Murakami helps guide us some of the way. To get out of his slump, the man in the story tries to think of something different:

“I tried hard to think of something else. My sunny apartment back in Unoki. The record collection I’d left behind. My nice little jazz collection, My speciality was white jazz pianists of the fifties and sixties. Lannie Tristano, Al Haig, Claude Williamson, Lou Levy, Russ Freeman. Most the albums were out of print, and it had taken a lot of time and money to collect them. I had diligently made the rounds of record shops, making trades with other collectors, slowly building up my archives. Most of the performances weren’t what you’d call ‘first-rate’. But I loved the unique, intimate atmosphere those musty old records conveyed. The world would be a pretty dull place if it were made up only of the first-rate, right? Every detail of those record jackets came back to me – the weight and heft of the albums in my hand.

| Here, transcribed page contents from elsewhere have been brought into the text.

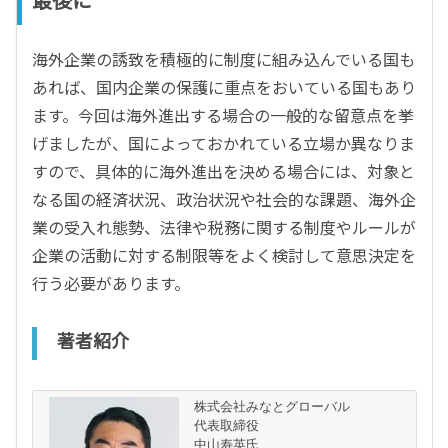
海外企業の誘致を積極的に制度に組み込んでいる国も
あれば、国内企業の保護に重点をおいている国もあり
ます。今回は海外進出する場合の一般的な留意点を挙
げましたが、国によっておかれている立場か異なりま
すので、具体的に海外進出を決める場合には、対象と
なる国の経済状況、政治状況や社会的な課題、海外企
業の受入れ態勢、法律や税務に関する制度やルールが
企業の活動に対する制限等をよく検討して意思決定を
行う必要があります。
著者紹介
株式会社みなとグローバル
代表取締役 
中山寿英氏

But now they were all gone for ever. And I’d obliterated them myself. Never again in this lifetime would I hear those records.”

I find this passage extremely striking. He is only discussing a record collection, but the record collection symbolises so much.

The narrator here connects himself back to his memory. Whilst his real life connections from his old life are gone, his memory still connects him there. His ability to remember every record with absolute detail takes him directly back to his past life, recreating its existence. But memory is not necessarily a perfect thing. We often forget particular parts of our lives, and embellishing others. Memories in some ways therefore are not necessarily an accurate representation of life, but rather how we tell ourselves the story of our lives.

It is here where the tale of the story may be useful. Our lives may exist because we tell the stories about them – because we give them meaning. The idea of a ‘lifetime’, just like everything else, is something we construct in our minds and societies – it is something we tell stories about and therefore it is something we make exist.

Our lives are real because we give meaning to them. We place significance in them, and tell the stories of them. Whilst we physically and mentally may change, the story of the life is what makes it important.

The question then arises, what happens when the stories of lifetimes stop being told? Did that life still exist?